[Pose landmark coordinates]
* * * * * * * * *

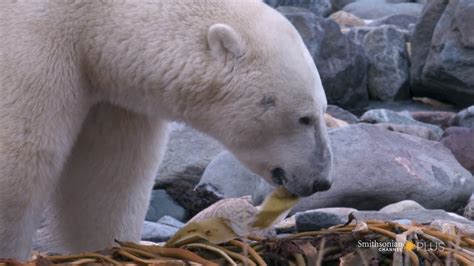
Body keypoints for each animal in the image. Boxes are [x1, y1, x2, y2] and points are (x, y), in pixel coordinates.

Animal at [0, 0, 332, 258]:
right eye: (304, 118)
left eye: (323, 110)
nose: (322, 181)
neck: (93, 14)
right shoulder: (34, 39)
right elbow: (21, 160)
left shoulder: (112, 95)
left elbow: (108, 176)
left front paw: (112, 247)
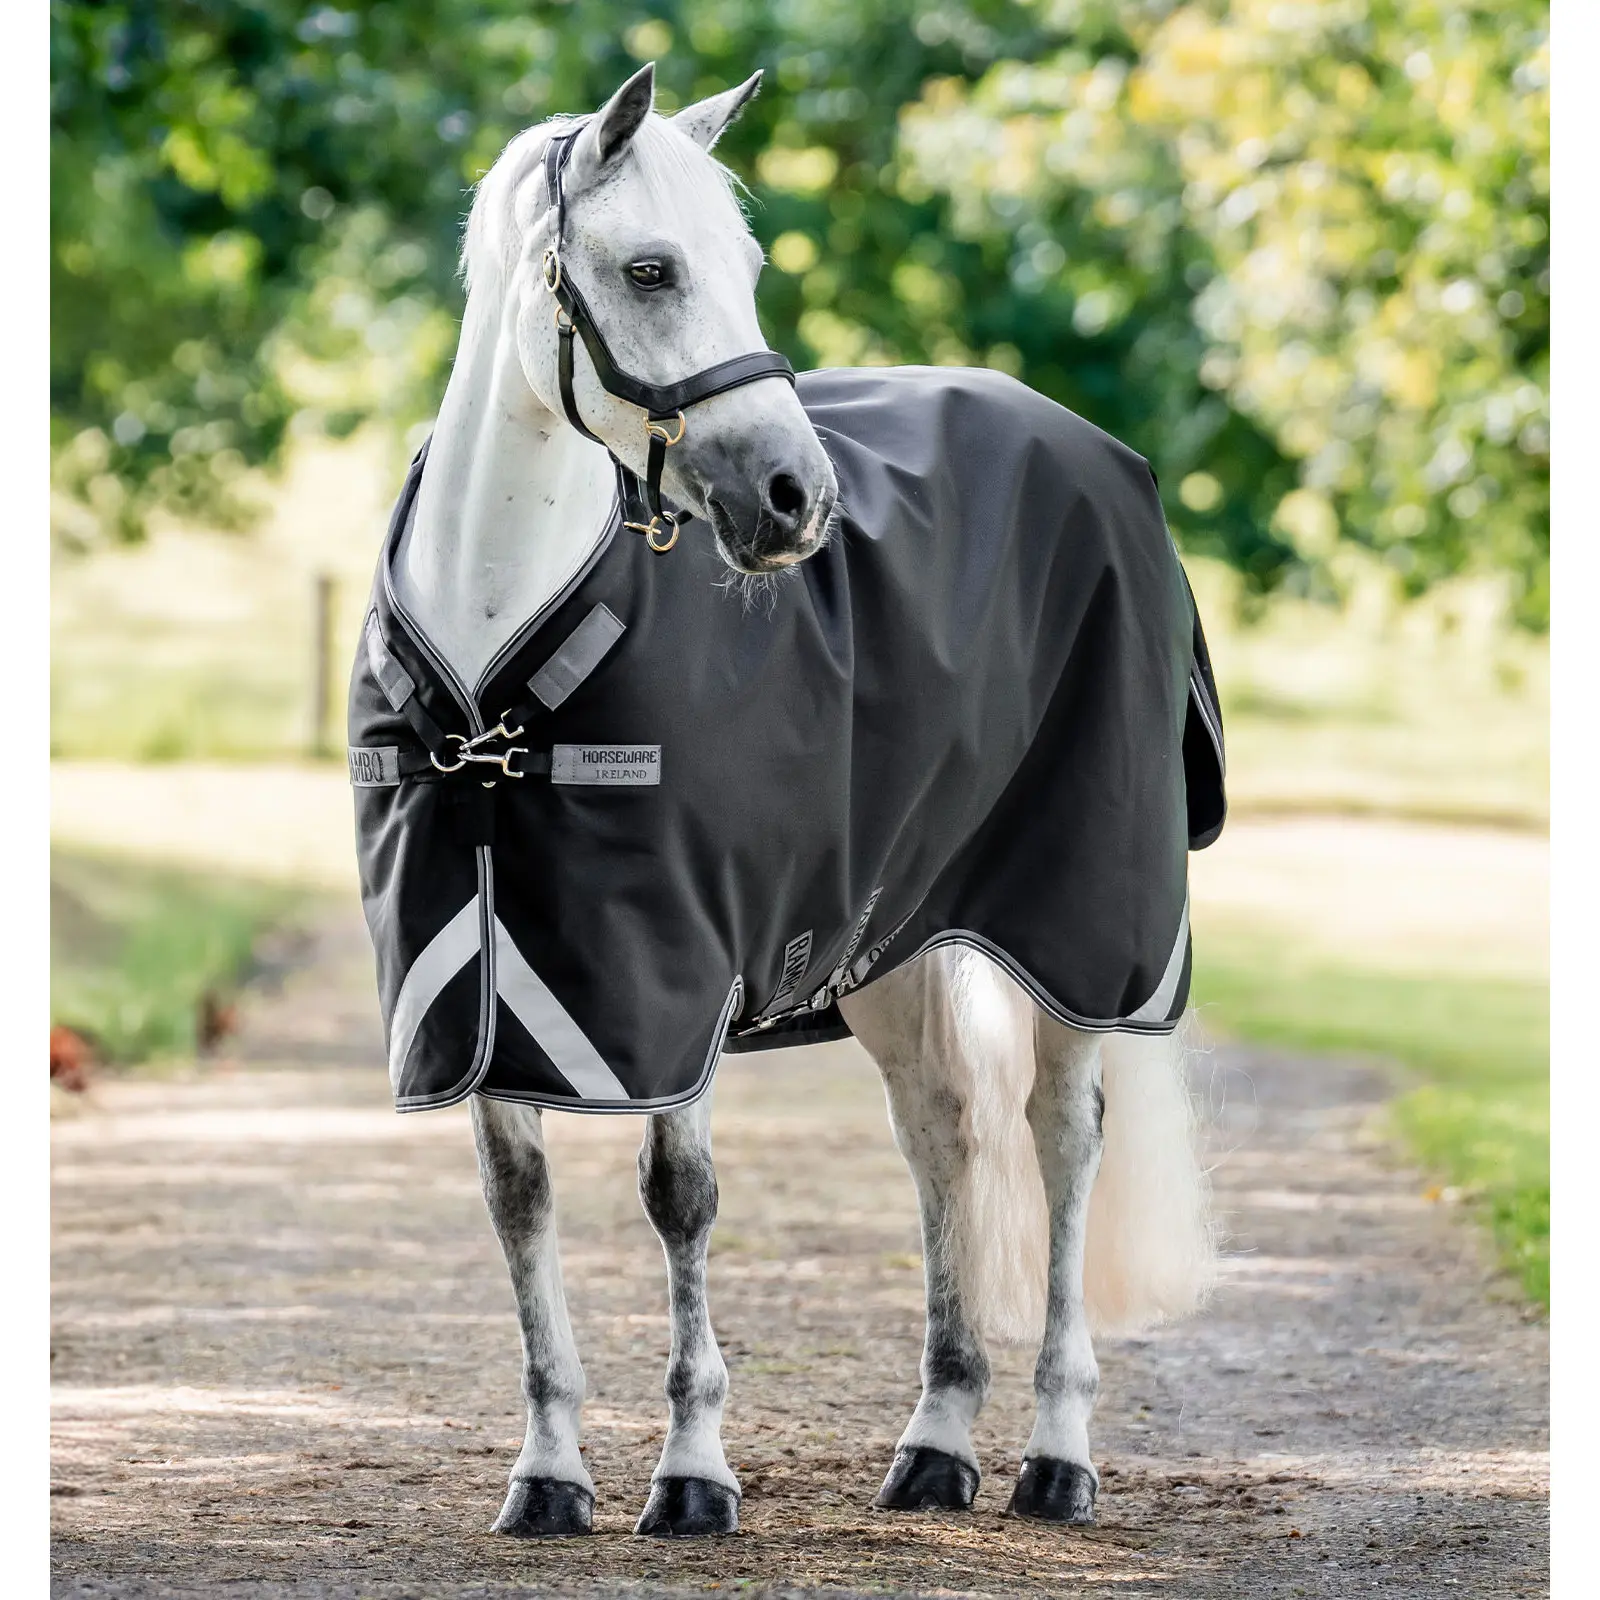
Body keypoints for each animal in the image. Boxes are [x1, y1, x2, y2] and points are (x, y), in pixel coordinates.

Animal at [362, 62, 1217, 1540]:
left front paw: (694, 1472)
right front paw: (549, 1473)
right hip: (900, 945)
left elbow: (679, 1197)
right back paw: (935, 1446)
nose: (794, 500)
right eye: (649, 268)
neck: (497, 668)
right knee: (942, 1137)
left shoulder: (678, 980)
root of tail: (1106, 457)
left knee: (1058, 1141)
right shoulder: (483, 998)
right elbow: (518, 1201)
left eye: (749, 266)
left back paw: (1056, 1456)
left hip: (1077, 935)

* * * * * * * * *

Find every line in the records that has the word "front". Copy those lines.

[Answer section]
left front paw: (112, 247)
left front paw: (694, 1472)
right front paw: (549, 1473)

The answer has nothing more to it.